RECORDS FOR THIS TASK Start Marker
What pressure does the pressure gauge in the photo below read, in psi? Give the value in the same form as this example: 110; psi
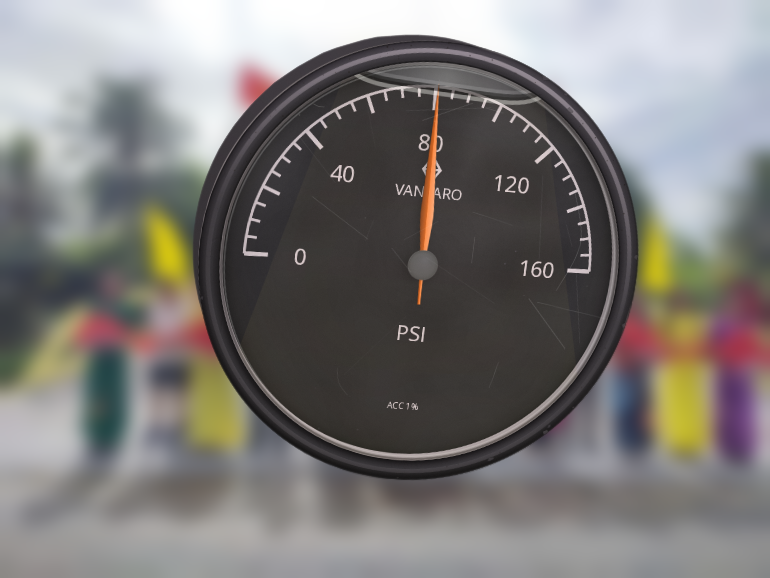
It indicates 80; psi
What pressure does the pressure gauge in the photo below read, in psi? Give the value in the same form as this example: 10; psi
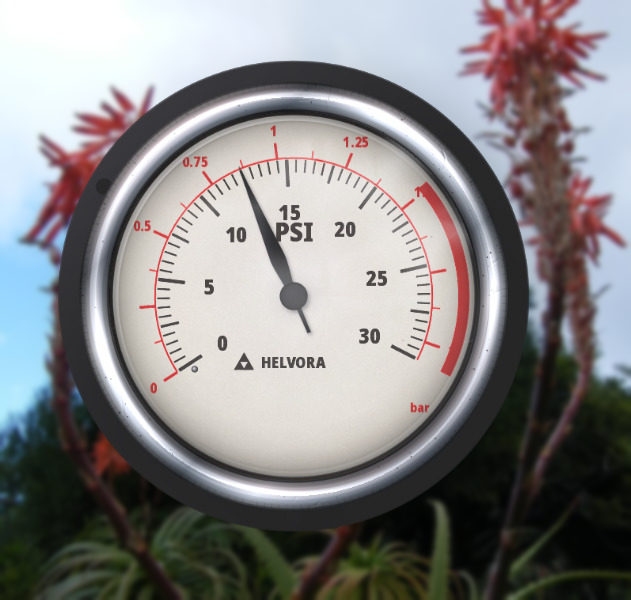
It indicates 12.5; psi
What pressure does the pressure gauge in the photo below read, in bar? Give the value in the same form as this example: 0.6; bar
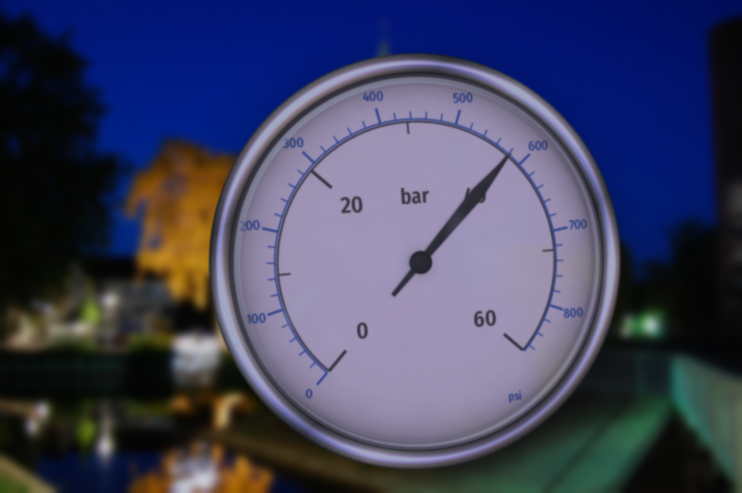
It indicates 40; bar
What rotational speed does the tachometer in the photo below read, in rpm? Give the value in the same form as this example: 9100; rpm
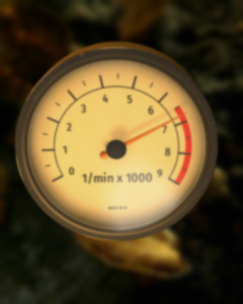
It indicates 6750; rpm
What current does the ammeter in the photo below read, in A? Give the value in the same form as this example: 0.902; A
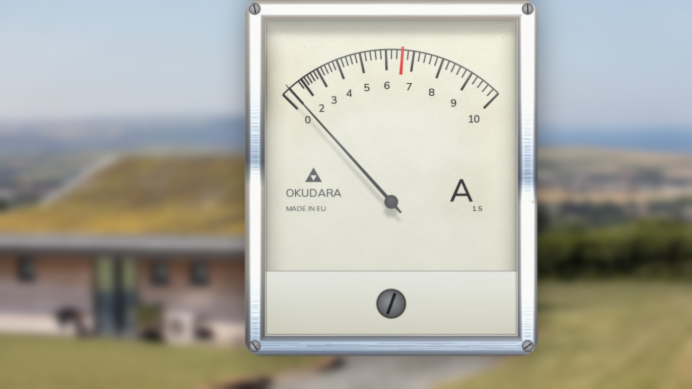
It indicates 1; A
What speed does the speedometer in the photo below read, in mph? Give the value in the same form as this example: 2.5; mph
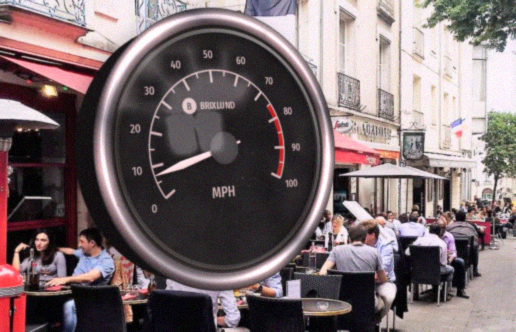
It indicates 7.5; mph
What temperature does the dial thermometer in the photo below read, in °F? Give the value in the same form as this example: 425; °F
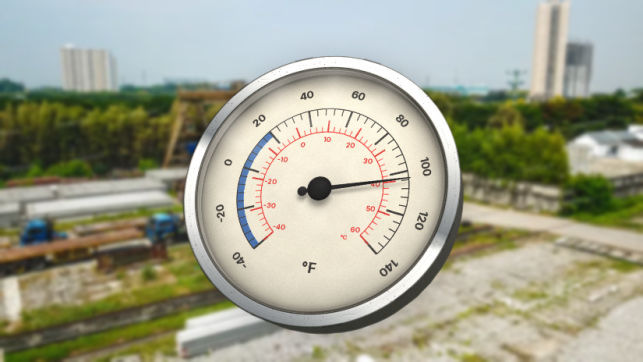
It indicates 104; °F
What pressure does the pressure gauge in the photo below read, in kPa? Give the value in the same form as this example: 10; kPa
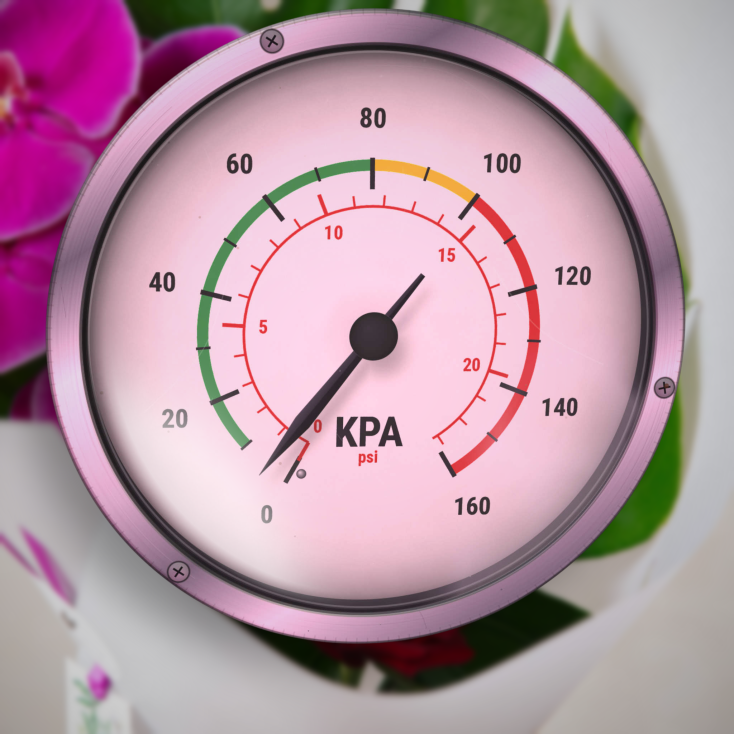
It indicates 5; kPa
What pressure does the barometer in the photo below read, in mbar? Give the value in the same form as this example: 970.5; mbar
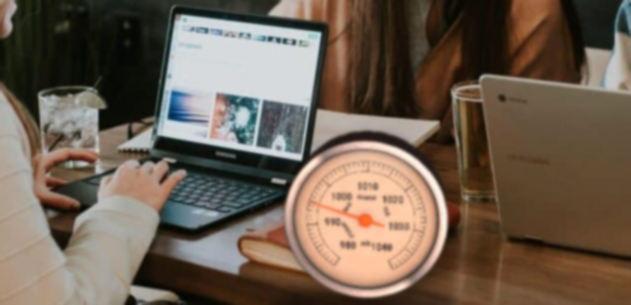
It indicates 995; mbar
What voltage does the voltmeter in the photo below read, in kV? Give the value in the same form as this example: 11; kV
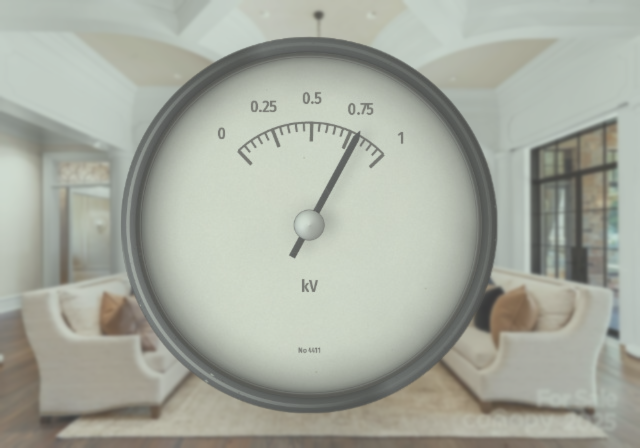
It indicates 0.8; kV
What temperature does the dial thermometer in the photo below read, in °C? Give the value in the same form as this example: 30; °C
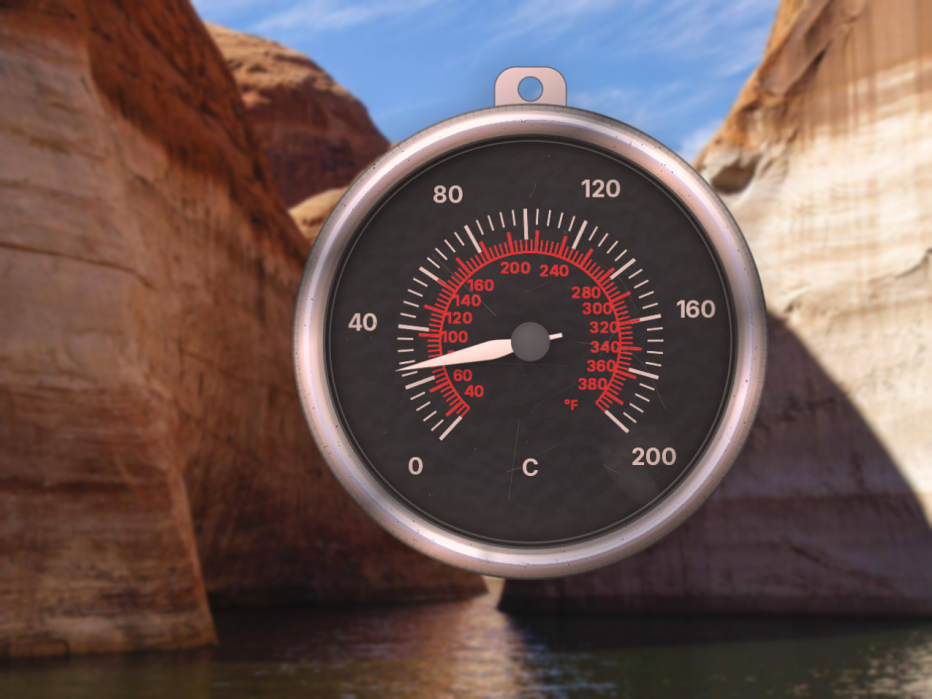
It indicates 26; °C
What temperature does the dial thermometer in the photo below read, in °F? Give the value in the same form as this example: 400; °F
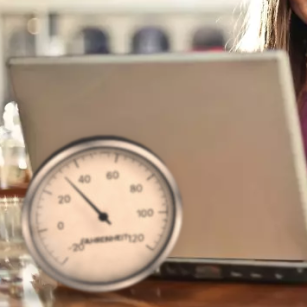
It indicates 32; °F
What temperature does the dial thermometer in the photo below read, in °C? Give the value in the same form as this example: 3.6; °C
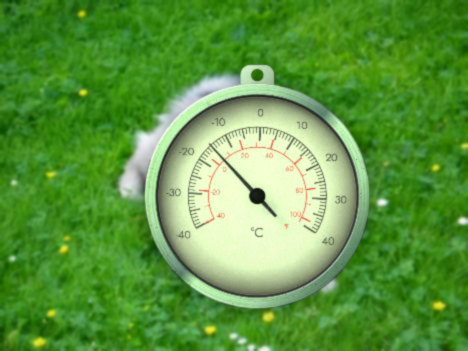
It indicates -15; °C
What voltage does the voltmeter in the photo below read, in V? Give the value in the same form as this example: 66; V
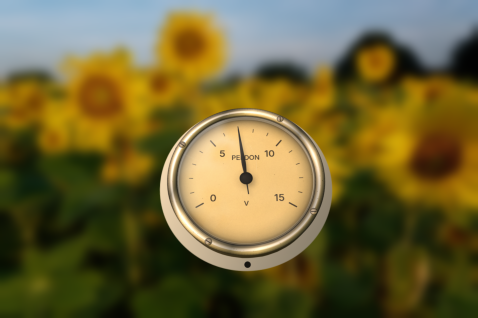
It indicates 7; V
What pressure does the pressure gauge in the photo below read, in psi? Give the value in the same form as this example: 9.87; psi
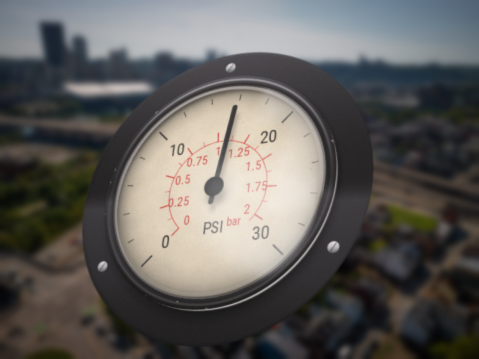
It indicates 16; psi
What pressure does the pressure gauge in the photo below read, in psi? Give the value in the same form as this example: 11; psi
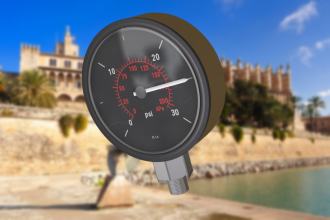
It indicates 25; psi
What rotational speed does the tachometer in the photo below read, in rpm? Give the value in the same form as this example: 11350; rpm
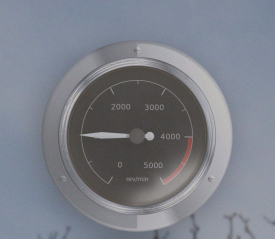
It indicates 1000; rpm
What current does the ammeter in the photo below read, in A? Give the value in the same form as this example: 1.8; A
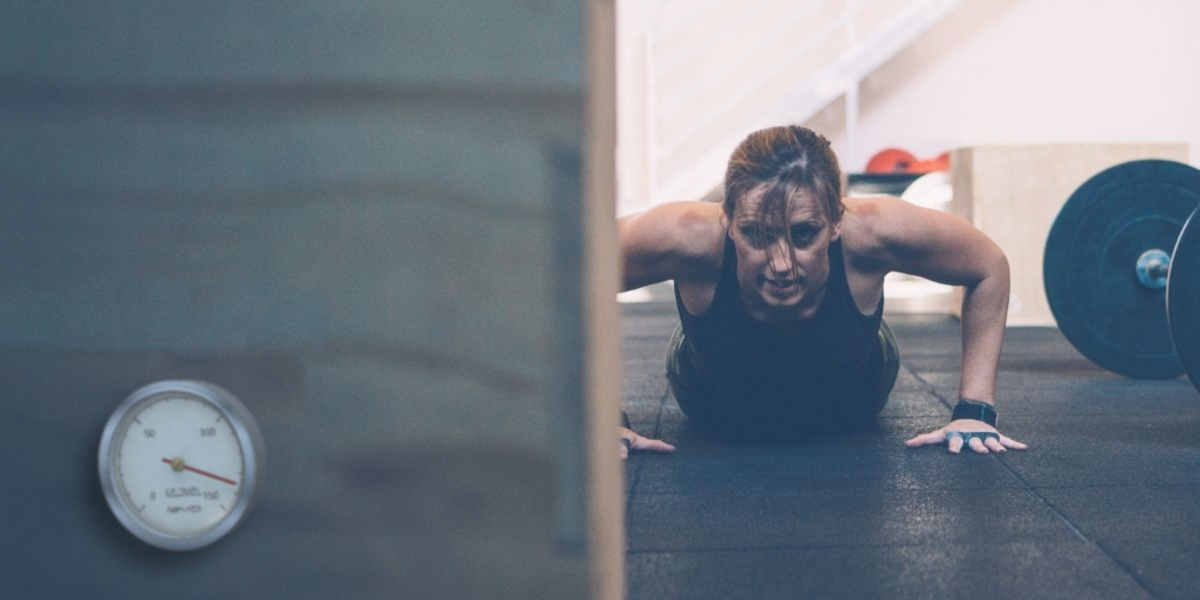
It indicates 135; A
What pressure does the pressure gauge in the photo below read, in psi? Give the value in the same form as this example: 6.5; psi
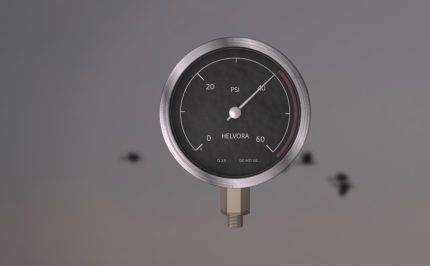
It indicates 40; psi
RECORDS FOR THIS TASK End Marker
**INSTRUCTIONS FOR THE TASK**
Rewrite every one of the records above with "pressure gauge" changed to "manometer" wherever it occurs, keeping all other wording the same. Leave the pictures out.

**ANSWER BELOW**
What pressure does the manometer in the photo below read, in psi? Give the value in the same form as this example: 110; psi
It indicates 80; psi
What pressure does the manometer in the photo below read, in psi? Give the value in the same form as this example: 10; psi
It indicates 12.5; psi
What pressure does the manometer in the photo below read, in bar? Give the value in the same form as this example: 0.6; bar
It indicates 40; bar
What rotational speed does the tachometer in the photo below read, in rpm? Give the value in the same form as this example: 9100; rpm
It indicates 6750; rpm
What current does the ammeter in the photo below read, in A? Give the value in the same form as this example: 0.902; A
It indicates 1; A
What speed does the speedometer in the photo below read, in mph? Give the value in the same form as this example: 2.5; mph
It indicates 7.5; mph
What temperature does the dial thermometer in the photo below read, in °F? Give the value in the same form as this example: 425; °F
It indicates 104; °F
What pressure does the manometer in the photo below read, in kPa? Give the value in the same form as this example: 10; kPa
It indicates 5; kPa
What pressure does the barometer in the photo below read, in mbar? Give the value in the same form as this example: 970.5; mbar
It indicates 995; mbar
What voltage does the voltmeter in the photo below read, in kV? Give the value in the same form as this example: 11; kV
It indicates 0.8; kV
What temperature does the dial thermometer in the photo below read, in °C? Give the value in the same form as this example: 30; °C
It indicates 26; °C
What temperature does the dial thermometer in the photo below read, in °F? Give the value in the same form as this example: 400; °F
It indicates 32; °F
What temperature does the dial thermometer in the photo below read, in °C? Give the value in the same form as this example: 3.6; °C
It indicates -15; °C
What voltage does the voltmeter in the photo below read, in V? Give the value in the same form as this example: 66; V
It indicates 7; V
What pressure does the manometer in the photo below read, in psi? Give the value in the same form as this example: 9.87; psi
It indicates 16; psi
What pressure does the manometer in the photo below read, in psi? Give the value in the same form as this example: 11; psi
It indicates 25; psi
What rotational speed does the tachometer in the photo below read, in rpm? Give the value in the same form as this example: 11350; rpm
It indicates 1000; rpm
What current does the ammeter in the photo below read, in A? Give the value in the same form as this example: 1.8; A
It indicates 135; A
What pressure does the manometer in the photo below read, in psi? Give the value in the same form as this example: 6.5; psi
It indicates 40; psi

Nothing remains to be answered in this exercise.